** Opening Dataset entries block **

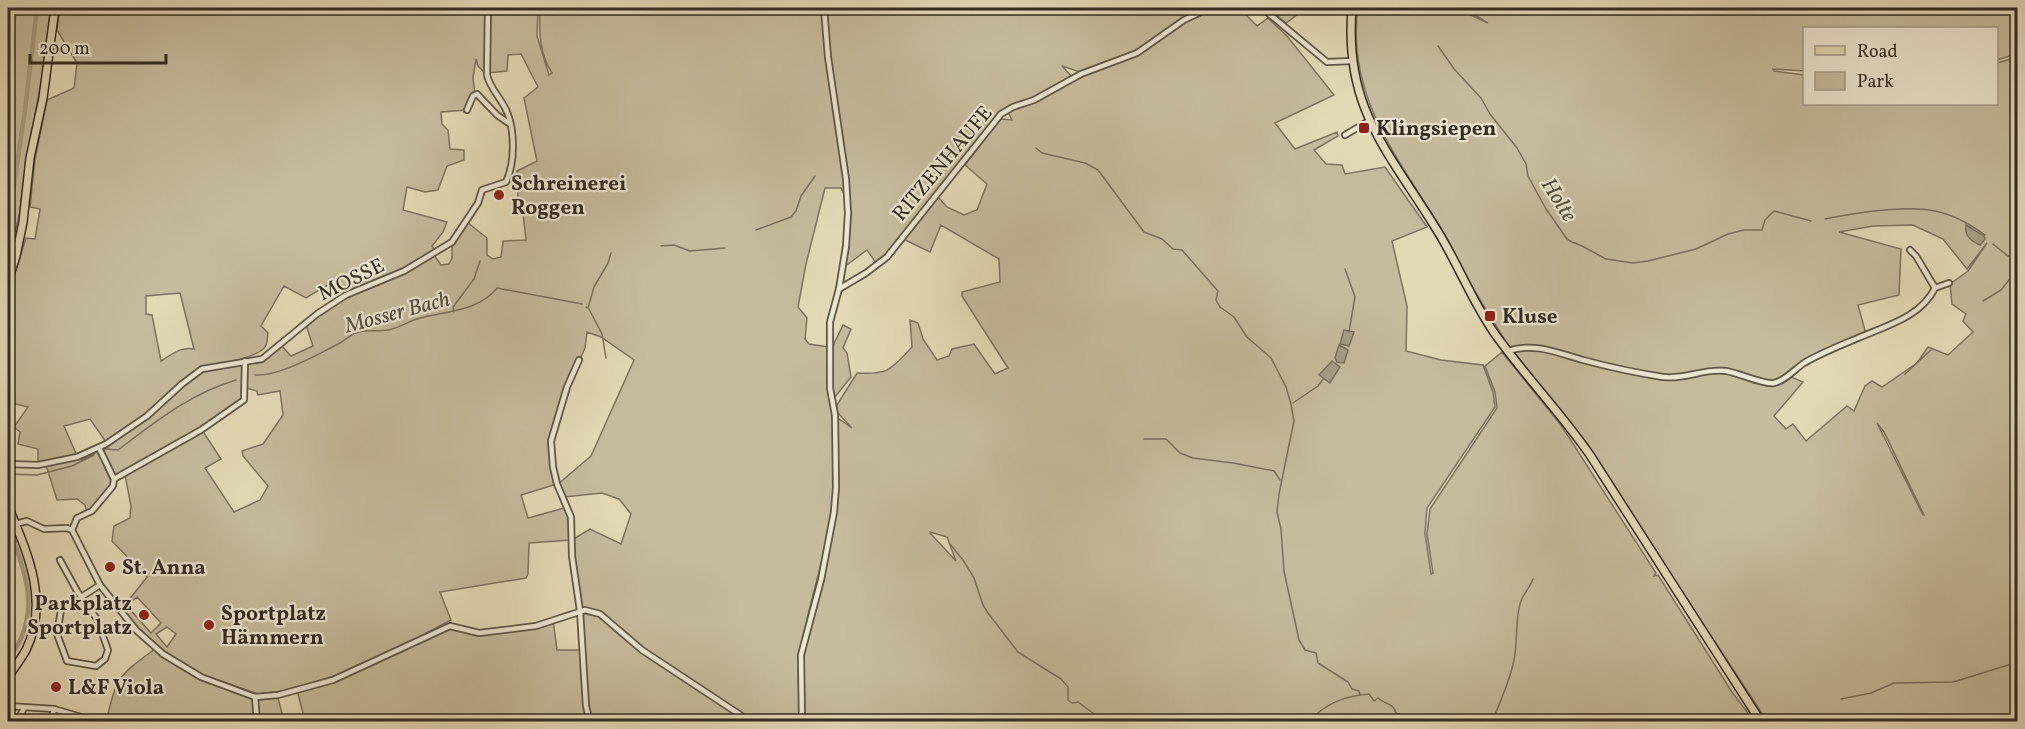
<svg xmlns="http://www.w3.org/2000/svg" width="2025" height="729" font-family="Vollkorn,serif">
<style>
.green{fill:#c5bb9d;stroke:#7c735e;stroke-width:1.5;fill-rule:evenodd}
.water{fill:#a79e84;stroke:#79705c;stroke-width:1.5}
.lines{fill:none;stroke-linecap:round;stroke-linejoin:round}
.stream{stroke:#79705c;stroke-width:1.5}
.canal{stroke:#a79e84;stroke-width:4.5}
.river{stroke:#a79e84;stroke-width:8}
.minor-casing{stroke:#5f5646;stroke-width:8}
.primary-casing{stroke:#332b20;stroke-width:10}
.minor{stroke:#ede6d0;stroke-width:4.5}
.primary{stroke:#e3d9b7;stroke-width:7}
.poi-dot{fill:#8f2418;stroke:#ede6d0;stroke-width:2}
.labels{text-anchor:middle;stroke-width:4.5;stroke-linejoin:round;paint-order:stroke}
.poi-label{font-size:21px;font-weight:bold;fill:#332b20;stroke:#ede6d0;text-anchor:start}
.street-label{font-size:21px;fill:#332b20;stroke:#ede6d0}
.water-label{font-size:22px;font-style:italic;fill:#564e3e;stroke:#ede6d0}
</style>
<rect width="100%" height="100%" fill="#e3d9b7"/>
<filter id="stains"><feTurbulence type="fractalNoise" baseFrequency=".00333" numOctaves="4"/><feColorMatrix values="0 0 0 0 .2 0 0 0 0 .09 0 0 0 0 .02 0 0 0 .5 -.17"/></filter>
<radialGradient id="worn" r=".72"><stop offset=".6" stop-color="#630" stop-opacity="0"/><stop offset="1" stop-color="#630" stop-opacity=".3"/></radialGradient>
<g class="green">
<polygon points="8,8 51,8 44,67 27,157 19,217 8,256"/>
<path d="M60,8H458L486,14L485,73L478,66L476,59L473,78L475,94L467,110L441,112L442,124L448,130L450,149L464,150V160L447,166L438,190L425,192L407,187L403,210L447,222L443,232L432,246L435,251L402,270L345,293L336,280L306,298L284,286L261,326L268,333C267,339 268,346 262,350C250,359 226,363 212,367L238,365H242L243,369L242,400L202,430L221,459L205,468L234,512L260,500L268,486L243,456L242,451L263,444L283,415L280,391L258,395L257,391L246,388L248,364L262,361L281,345L291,356L313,346L306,325L350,295L404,273L434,255L441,265L449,264L452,258V242L467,222L487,238V255L493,259L501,257L503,241L526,240L522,203L518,198L517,171L537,161L524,98L538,87L521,54L508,55L507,71L488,73L489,8H538L537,36L549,75L552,73C539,53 539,31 540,8H960L973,15L964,8H1205L1183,19L1136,51L1080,72L1062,66L1074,79L1082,75L1138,55L1186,22L1219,8H1239L1257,26L1268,18L1287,36L1334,95L1275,123L1295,149L1337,132L1338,136L1314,150L1326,164L1342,165L1345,174L1385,167L1427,227L1392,241L1407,306L1406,351L1441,360L1483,365L1493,392L1495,407L1427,508L1425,533L1431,574L1433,573L1427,534L1430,509L1497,408L1495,392L1485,366L1502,352L1561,425L1656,573L1654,576L1658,575L1732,692L1754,721H804L803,655L836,512V417L852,428L837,412V405L857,373C889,375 891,369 912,347L910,320L918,323L923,339L937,360L949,356L952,349L974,344L995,374L1008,368L962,296V292L1000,282L999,259L941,225L930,252L903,239L937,196L947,207L964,215L977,210L987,184L965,165L1000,119L1012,120L1006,108L916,216L887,255L876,263L867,250L844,267L847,200L841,188H825L806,264L798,307L807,318L805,339L809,344L829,347C832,398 838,460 832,511C825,559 808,605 800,653C796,675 800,700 800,721H753L664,665L600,614L580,611L571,540L529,543L528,574L526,578L440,592L451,620L398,648L346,672L297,688L277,692L258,694L202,675L163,654L120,611L147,577L112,541L114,526L130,518L131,506L125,475L114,477L103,451L138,423L106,442L90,419L64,426L77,456L38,463V449L18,444L20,432L14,427L28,407L8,402V295L26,238L35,239L40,209L30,207L35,159L47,100L74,88L77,63L57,30ZM180,293L194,349C181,346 171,355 161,361L152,315L146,314V296ZM587,332L601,337L634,360L591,456L558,484L551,440L567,387L585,348ZM557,484L564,497L602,493L619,499L631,514L621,544L590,529L572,540L568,507L528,518L521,495ZM930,532L947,537L956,561L930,533ZM137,597L161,623L151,633L127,606ZM167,627L176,634L167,647L156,634Z"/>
<polygon points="1267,8 1306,8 1286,23"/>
<path d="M1358,8H1456L1488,23L1463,8H2017V54L1997,60L1996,28H1804V71L1773,69L1774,71L1804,75V104H1996L1997,63L2017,57V721H1947C1933,710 1912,715 1898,722L1767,721L1589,451L1566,418L1512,351L1516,349L1547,350V348L1508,346C1496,324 1482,304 1470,283C1458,263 1450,242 1437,222C1395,155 1346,92 1358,8ZM1913,225L1943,239L1967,269L1987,243L1968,271L1950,284L1952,304L1966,314L1963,321L1973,332L1948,355L1928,347L1917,363L1882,387L1872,381L1865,386L1854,411L1847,406L1806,441L1793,424L1786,429L1774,416L1803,382L1789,376C1774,386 1771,386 1755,381V379L1768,382L1779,381L1802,363L1866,334L1858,305L1899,295L1901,249L1839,232L1873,226ZM1877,423L1884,432L1924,515H1923Z"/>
<polygon points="843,325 851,329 843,348 847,353 851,377 834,398 832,388 832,348"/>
<polygon points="98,451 112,484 91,510 87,513 85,505 77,499 57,500 46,465 79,458 82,460"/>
<polygon points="8,512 18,540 8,551"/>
<polygon points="581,613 600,617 641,651 746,721 305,721 297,690 333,682 448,629 479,633 536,626 553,620 557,650 582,650"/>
<path d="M155,649C183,675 217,685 252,698L255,707L258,700L278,698L284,721L106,722C117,676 118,676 155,649Z"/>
</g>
<g class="water">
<path d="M1966,225L1984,236L1985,239L1980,245C1971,241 1964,236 1966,225Z"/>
<polygon points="1344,330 1354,332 1349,346 1340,344"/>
<polygon points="1339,345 1348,350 1344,363 1337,362 1335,358"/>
<polygon points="1332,361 1340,367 1330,383 1319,375"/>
</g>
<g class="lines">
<g class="stream">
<path d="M1568,8C1594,14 1597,16 1624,8"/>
<polyline points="1438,46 1455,70 1481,98 1490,114 1517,148 1526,164 1528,176 1546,209 1567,239 1572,242 1582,246 1606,259 1633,263 1648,261 1696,249 1728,234 1744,230 1762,230 1765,220 1774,211 1811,221"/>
<polyline points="1036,148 1042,153 1085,163 1098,170 1144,232 1162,239 1173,249 1182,250 1218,291 1216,300 1220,307 1234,317 1247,337 1271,358 1286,387 1291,404 1294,421 1279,494 1277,512 1281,529 1284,571 1299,640 1305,650 1316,653 1318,663 1348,682 1352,689 1359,691 1360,695"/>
<path d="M1825,219C1855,213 1905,205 1935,211C1952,214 1971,225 1985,235"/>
<polyline points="756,230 791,217 796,211 801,196 815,176"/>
<polyline points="1993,244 2008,256 2018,256"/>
<polyline points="661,246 674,245 690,251 725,248"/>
<polyline points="1345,269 1355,297 1349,332"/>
<polyline points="1983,301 2001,290 2018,269"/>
<polyline points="586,307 588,308 594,287 608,263 611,253"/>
<polyline points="589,309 602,334 606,358"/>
<polyline points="454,312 453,307 474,279 480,261"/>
<polyline points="1905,374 1931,350"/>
<path d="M255,375C279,377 318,354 340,343C345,340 350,335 356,333C364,329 378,332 388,330C399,328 407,322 417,319C444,311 478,312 497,288L582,304"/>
<polyline points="1293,403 1318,386 1324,378"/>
<polyline points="1144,439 1166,439 1180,453 1193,458 1233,463 1274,471 1280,480"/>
<path d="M106,449L118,450C154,423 191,393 236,380"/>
<polyline points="8,474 37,475 72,466 94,455"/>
<polyline points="950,544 963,560 974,578 983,605 988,613 1018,652 1061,679 1068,687 1068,700 1072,703 1078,702 1105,722"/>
<polyline points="1841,699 1871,693 1894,683 1953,682 2018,662"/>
<path d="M1309,722C1325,703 1345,696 1369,694L1374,701L1378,698C1385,705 1393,702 1396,713L1401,715L1408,722"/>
<path d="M1492,722C1500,702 1510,681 1514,660C1518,641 1515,622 1520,604C1522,595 1530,588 1533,579"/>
</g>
<g class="canal">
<polyline points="8,226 25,110 37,8"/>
<path d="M8,528C27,572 42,618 8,659"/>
</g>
<polyline class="river" points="8,45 14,8"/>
<g class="minor-casing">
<g id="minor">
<polyline points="1262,8 1327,62 1352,61"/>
<polyline points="467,110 473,96 477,94 497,115 510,124"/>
<polyline points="1345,135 1369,121"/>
<polyline points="1910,250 1916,256 1935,288"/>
<polyline points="839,289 866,273 887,257 1001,114 1013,107 1034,100 1081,74 1137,53 1184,20 1209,8"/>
<path d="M1508,351C1534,342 1558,353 1583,360C1609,367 1637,373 1663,377C1685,380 1704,368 1726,371C1739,373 1764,385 1774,383C1785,381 1795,369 1804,363C1821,353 1839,346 1858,338C1886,326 1921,317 1935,288L1949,283"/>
<polyline points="579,360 567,387 551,441 553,467 557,484 571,517 572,556 580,611 586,706 590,722"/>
<path d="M8,464L38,465L77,457L106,444L147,416L182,384L202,369L262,359L317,314L346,295L404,271L452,242L478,203L482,190L506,182C515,163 515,131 507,112C502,99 490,89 487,75L488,8"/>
<polyline points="114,479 201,430 244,400 245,361"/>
<polyline points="15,524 27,521 44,529 67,528 72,530 100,585 136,630 163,654 201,677 255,697 278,695 333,680 450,626 479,633 536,626 585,610 600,614 642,650 751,722"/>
<polyline points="72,530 77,518 92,511 113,486 114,479 99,448"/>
<polyline points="60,560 77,591 97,619 108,650 105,659 96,666 67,661 57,634 61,610 100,585"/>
<polyline points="255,697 257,722"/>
<polyline points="8,706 54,709 98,722"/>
<polyline points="17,722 24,708"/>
<polyline points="51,722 54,709"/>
<polyline points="802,722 801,655 821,580 834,512 836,487 835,415 830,388 830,322 839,289 846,246 848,213 846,179 828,57 824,8"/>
</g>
</g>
<g class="primary-casing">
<g id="primary">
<path d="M1352,8C1344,107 1386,148 1435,227C1457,261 1471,300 1495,334C1525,376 1561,413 1590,455L1761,722"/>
<polyline points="8,281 16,256 23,222 30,158 43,98 55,8"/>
<path d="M8,506C27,552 50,601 26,650C21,659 14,668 8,677"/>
</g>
</g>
<use href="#minor" class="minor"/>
<use href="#primary" class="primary"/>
</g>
<g class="poi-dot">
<rect x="1358" y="122" width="12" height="12" rx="3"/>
<circle cx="499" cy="195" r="6"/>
<rect x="1484" y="310" width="12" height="12" rx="3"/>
<circle cx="110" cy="567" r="6"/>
<circle cx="144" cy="615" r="6"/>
<circle cx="209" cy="625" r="6"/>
<circle cx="56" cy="687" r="6"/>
</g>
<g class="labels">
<g class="poi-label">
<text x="1376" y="135">Klingsiepen</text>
<text x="511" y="190">Schreinerei<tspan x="511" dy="24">Roggen</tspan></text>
<text x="1502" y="323">Kluse</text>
<text x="122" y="574">St. Anna</text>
<text x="132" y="610" text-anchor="end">Parkplatz<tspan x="132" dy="24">Sportplatz</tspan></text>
<text x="221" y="620">Sportplatz<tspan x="221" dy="24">Hämmern</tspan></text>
<text x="68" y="694">L&amp;F Viola</text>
</g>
<g class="street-label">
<text transform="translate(942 163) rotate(-50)" y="7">RITZENHAUFE</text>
<text transform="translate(351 279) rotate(-26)" y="7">MOSSE</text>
</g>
<g class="water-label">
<text transform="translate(1560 199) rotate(58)" y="8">Holte</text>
<text transform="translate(397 311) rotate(-15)" y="8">Mosser Bach</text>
</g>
</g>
<rect width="2025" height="729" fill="none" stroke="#e3d9b7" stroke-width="30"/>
<rect x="9" y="9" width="2007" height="711" fill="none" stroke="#332b20" stroke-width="3"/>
<rect x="15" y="15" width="1995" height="699" fill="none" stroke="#332b20" stroke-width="1.5"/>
<rect x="1803" y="27" width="195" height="78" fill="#ede6d0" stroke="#a39b8a" stroke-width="1.5"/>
<rect x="1815" y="46" width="30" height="9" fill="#e3d9b7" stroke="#a39b8a" stroke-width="1.5"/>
<text x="1857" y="57" font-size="18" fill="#332b20">Road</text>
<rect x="1815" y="72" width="30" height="18" fill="#c5bb9d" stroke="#a39b8a" stroke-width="1.5"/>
<text x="1857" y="87" font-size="18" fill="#332b20">Park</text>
<path d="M30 54v9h136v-9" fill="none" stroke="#332b20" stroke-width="3"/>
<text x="39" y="54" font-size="18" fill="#332b20" stroke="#ede6d0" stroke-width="4.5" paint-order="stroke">200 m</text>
<rect width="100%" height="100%" filter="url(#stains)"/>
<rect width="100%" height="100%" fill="url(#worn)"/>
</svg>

** Closing Dataset entries block **

__Task directions__
For the listing above, identify each line bearing "lines".

__Task output__
.lines{fill:none;stroke-linecap:round;stroke-linejoin:round}
<g class="lines">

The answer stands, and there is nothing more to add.